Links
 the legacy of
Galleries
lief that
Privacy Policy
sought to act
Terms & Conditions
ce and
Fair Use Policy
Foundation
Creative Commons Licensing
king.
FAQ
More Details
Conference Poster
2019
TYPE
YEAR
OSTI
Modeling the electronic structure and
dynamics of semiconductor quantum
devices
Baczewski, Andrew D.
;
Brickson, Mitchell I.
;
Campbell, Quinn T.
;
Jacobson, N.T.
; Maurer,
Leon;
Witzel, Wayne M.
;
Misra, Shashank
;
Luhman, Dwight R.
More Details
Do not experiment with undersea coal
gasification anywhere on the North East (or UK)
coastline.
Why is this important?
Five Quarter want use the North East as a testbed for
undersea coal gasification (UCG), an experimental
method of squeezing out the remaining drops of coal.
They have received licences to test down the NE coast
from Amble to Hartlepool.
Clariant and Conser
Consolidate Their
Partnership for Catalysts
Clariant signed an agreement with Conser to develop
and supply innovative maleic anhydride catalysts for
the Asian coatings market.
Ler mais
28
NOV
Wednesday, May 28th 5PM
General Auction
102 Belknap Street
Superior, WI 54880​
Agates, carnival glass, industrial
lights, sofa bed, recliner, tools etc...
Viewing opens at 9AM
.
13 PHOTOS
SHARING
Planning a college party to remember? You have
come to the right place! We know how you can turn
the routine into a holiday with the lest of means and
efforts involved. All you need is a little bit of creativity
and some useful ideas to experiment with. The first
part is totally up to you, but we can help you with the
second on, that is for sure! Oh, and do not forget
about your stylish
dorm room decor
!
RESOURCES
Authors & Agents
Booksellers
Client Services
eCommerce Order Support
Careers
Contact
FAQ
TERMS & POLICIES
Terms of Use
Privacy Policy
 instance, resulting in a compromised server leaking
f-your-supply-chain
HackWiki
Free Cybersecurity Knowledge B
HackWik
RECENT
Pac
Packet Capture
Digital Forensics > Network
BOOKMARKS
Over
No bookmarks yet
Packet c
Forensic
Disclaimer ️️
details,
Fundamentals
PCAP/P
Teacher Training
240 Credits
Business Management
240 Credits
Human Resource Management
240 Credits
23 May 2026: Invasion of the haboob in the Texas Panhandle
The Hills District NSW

WHAT IS REQUIRED
Print exactly the lines above, between the one holding "Wednesday, May 28th 5PM" and the one holding "come to the", inclusive, and nothing besides.

ANSWER SECTION
Wednesday, May 28th 5PM
General Auction
102 Belknap Street
Superior, WI 54880​
Agates, carnival glass, industrial
lights, sofa bed, recliner, tools etc...
Viewing opens at 9AM
.
13 PHOTOS
SHARING
Planning a college party to remember? You have
come to the right place! We know how you can turn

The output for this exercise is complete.